Nicht jede Krankheit kann geheilt werden – Leid und Sterben gehören zum Leben: Bischof Wolfgang Huber sieht „eine im Tiefsten geistliche Aufgabe darin, sich auf Menschen, deren Erkrankung nicht überwunden werden kann, einzulassen und mit der Erfahrung des Unabänderlichen umzugehen“. Und in der eigenen Krankheit müsse der Mensch „eine wichtige Dimension“ der menschlichen Existenz sehen.
WÜRZBURG. Mit einem ökumenischen Gottesdienst (siehe Seite 11) und einer Podiumsdiskussion wurde in Würzburg die diesjährige „Woche für das Leben“ eröffnet. Sie steht unter dem Motto: „Gesundheit – höchstes Gut?“ Im Mittelpunkt steht der Appell, Gesundheit in einem umfassenden, in einem christlichen Sinn zu sehen und Kranke wie auch Behinderte nicht auszugrenzen.

„Es gibt Menschen, die leben von morgens bis abends nur noch vorbeugend. Und sterben dann gesund. Aber auch wer gesund stirbt, ist definitiv tot.“ Manchem Zuhörer blieb das Lachen im Halse stecken, als der Arzt und Theologe Manfred Lütz in seiner Einführung zu einer Podiumsdiskussion im St. Burkardushaus
die Auswüche der „Gesundheitsgesellschaft“ und ihrer vielen Jünger skizzierte. „Um den Tod zu vermeiden, nehmen sie sich das Leben.“ Oder das anderer: Lütz warnte vor der immer wieder beschworenen „Ethik des Heilens“, mit der das Ende der Ethik eingeläutet werde, dann werde es sakral, „wer heilt, hat recht“. Der dürfe offensichtlich sogar menschliches Leben opfern, um andere zu heilen, sagte der Arzt, der damit auch auf die Stammzelldiskussion in Deutschland Bezug nahm.
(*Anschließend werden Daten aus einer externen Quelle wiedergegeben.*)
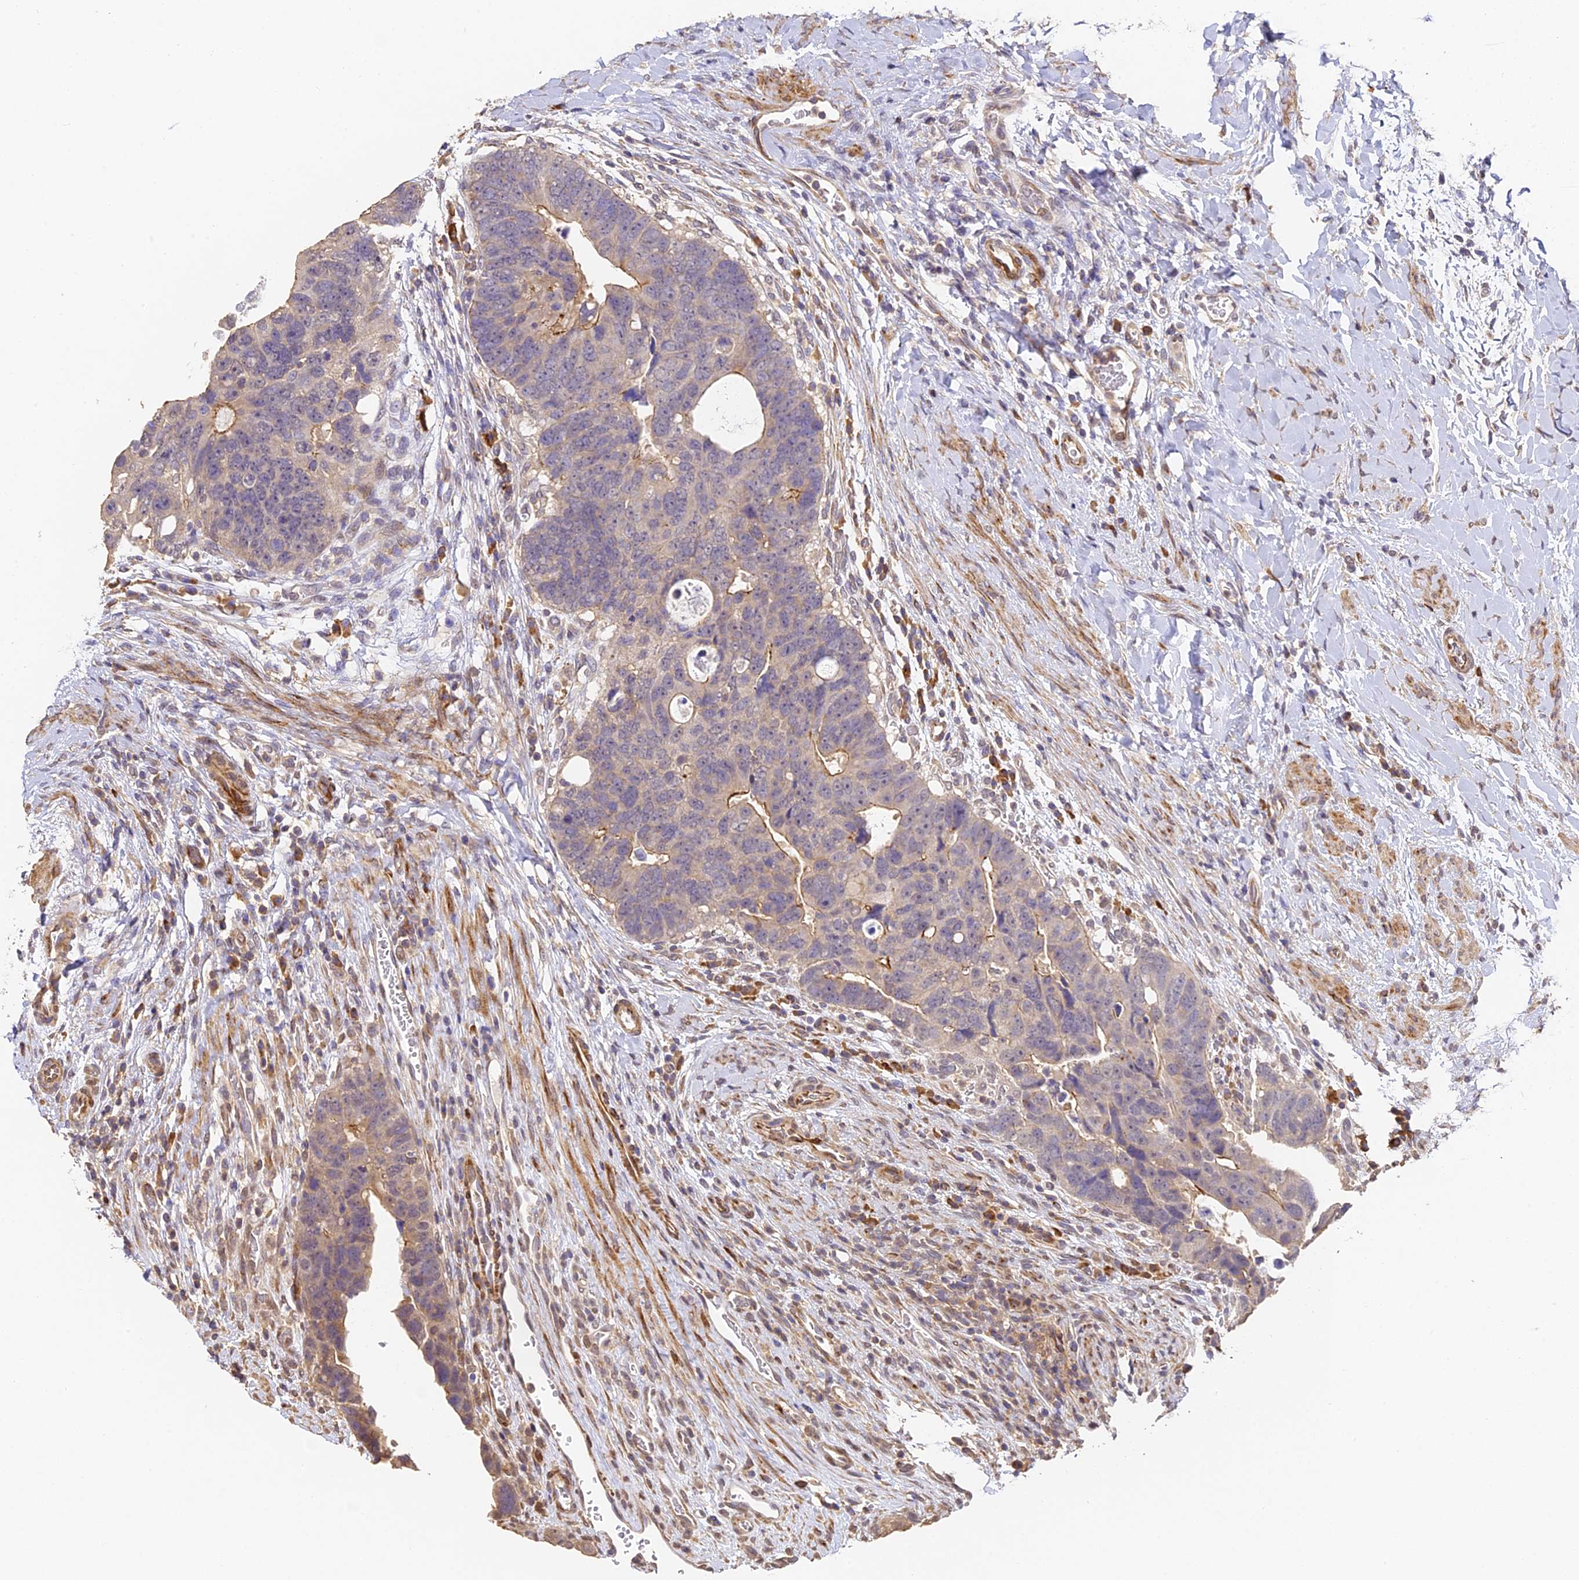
{"staining": {"intensity": "moderate", "quantity": "<25%", "location": "cytoplasmic/membranous"}, "tissue": "colorectal cancer", "cell_type": "Tumor cells", "image_type": "cancer", "snomed": [{"axis": "morphology", "description": "Adenocarcinoma, NOS"}, {"axis": "topography", "description": "Rectum"}], "caption": "Immunohistochemical staining of human adenocarcinoma (colorectal) displays low levels of moderate cytoplasmic/membranous positivity in approximately <25% of tumor cells.", "gene": "SLC11A1", "patient": {"sex": "male", "age": 59}}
An dieser Stelle mag sich der Ratsvorsitzende der Evangelischen Kirche in Deutschland (EKD) etwas unwohl gefühlt haben, denn im Gegensatz zur Haltung der Deutschen Bischofskonferenz und auch zu evangelischen Kirchenvertretern hält Bischof Wolfgang Huber eine begrenzte Liberalisierung des Stammzellgesetzes für möglich.

Christliches Menschenbild
Doch über diese Frage gab es in Würzburg keine Diskussion, es wurde Gemeinsamkeit der Christen demonstriert, schon bei einer Pressekonferenz vor dem Gottesdienst im Kiliansdom. Der stellvertretende Vorsitzende der Deutschen Bischofskonferenz, Bischof Heinrich Mussinghoff, benannte das Problem deutlich: „Wenn die Sorge um äußerliches Wohlbefinden und körperliche Fitness einen so breiten Raum einnimmt, dass man schon von Gesundheitsreligion sprechen kann, dann verschiebt sich allmählich das Bild vom Menschen.“ Der körperliche und mentale Leistungsträger werde zum Normalfall, an dem sich die ganze Gesellschaft ausrichte. Gesundheit umfasse aber das Wohlbefinden „des ganzen Menschen, seinen inneren und äußeren Zustand“. Der Bischof erwähnte, dass dieses Gesundheitsverständnis viel mit Heilung zu tun habe und damit mit dem Heil des Menschen: Die Heilungsgeschichten des Neuen Testaments verwiesen immer auf die Dimension des Glaubens.
Nicht jede Krankheit kann geheilt werden – Leid und Sterben gehören zum Leben: Bischof Huber sieht „eine im Tiefsten geistliche Aufgabe darin, sich auf Menschen, deren Erkrankung nicht überwunden werden kann, einzulassen und mit der Erfahrung des Unabänderlichen umzugehen“. Und in der eigenen Krankheit müsse der Mensch „eine wichtige Dimension“ der menschlichen Existenz sehen. Um zu sich selbst zu finden und die menschlichen Grenzen zu bejahen, bedürfe es Menschen, die die Hoffnungen und das Leiden teilen – christliche Krankenhäuser könnten hier zu Vorbildern einer „Kultur der Barmherzigkeit“ werden.
An der von Bernadette Schrama, Leiterin der Fernsehredaktion der Diözese Würzburg, moderierten Gesprächsrunde nahmen neben den beiden Kirchenvertretern auch der Präsident der Bundesärztekammer, Prof. Jörg-Dietrich Hoppe, und der erste Vorsitzende des Missionsärztlichen Instituts in Würzburg,
Prof. Klaus Fleischer, teil. Hoppe wies auf die Erwartungshaltungen hin, die daraus entstehen, dass die Medizin von vielen Menschen als exakte Naturwissenschaft betrachtet würde, die das Leben unendlich machen könne.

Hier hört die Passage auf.